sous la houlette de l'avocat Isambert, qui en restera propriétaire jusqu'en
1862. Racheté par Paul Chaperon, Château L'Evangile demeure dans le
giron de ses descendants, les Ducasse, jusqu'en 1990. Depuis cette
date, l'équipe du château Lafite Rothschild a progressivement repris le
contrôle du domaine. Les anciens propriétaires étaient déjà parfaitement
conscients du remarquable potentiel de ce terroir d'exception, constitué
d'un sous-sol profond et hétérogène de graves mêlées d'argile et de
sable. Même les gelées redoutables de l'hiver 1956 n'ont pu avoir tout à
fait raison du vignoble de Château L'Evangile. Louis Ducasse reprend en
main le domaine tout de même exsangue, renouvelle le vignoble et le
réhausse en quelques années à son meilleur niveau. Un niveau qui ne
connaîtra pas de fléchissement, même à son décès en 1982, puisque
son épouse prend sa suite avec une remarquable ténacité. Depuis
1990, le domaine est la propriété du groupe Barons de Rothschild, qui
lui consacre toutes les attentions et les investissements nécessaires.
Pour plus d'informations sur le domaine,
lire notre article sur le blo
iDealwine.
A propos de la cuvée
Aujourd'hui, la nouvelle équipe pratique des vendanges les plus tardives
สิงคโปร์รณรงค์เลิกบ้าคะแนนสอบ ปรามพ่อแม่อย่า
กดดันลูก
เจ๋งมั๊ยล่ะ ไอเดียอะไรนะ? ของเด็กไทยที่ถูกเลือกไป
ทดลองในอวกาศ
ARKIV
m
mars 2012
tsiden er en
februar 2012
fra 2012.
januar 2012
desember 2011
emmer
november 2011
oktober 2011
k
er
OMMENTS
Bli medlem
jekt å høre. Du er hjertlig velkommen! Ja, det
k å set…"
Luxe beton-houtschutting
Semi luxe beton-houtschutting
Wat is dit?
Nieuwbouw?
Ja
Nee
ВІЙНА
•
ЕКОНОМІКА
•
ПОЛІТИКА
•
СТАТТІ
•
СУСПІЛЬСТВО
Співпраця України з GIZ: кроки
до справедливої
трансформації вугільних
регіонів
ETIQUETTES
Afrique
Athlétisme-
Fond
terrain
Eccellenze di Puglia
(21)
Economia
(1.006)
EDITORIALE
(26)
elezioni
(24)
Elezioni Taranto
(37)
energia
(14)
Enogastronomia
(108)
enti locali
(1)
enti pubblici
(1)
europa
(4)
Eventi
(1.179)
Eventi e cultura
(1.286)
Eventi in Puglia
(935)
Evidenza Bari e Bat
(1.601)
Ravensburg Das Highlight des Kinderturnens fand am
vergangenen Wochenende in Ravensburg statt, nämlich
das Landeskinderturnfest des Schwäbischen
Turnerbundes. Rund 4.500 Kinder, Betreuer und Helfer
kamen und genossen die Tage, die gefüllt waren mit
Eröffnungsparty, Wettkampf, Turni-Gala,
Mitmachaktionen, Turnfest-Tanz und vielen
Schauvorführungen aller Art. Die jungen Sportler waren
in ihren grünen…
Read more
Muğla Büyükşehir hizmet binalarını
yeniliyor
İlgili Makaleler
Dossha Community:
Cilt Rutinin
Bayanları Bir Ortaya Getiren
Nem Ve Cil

#### Work task
Go through the data and copy every line that includes "Puglia".

#### Solution for this exercise
Eccellenze di Puglia
Eventi in Puglia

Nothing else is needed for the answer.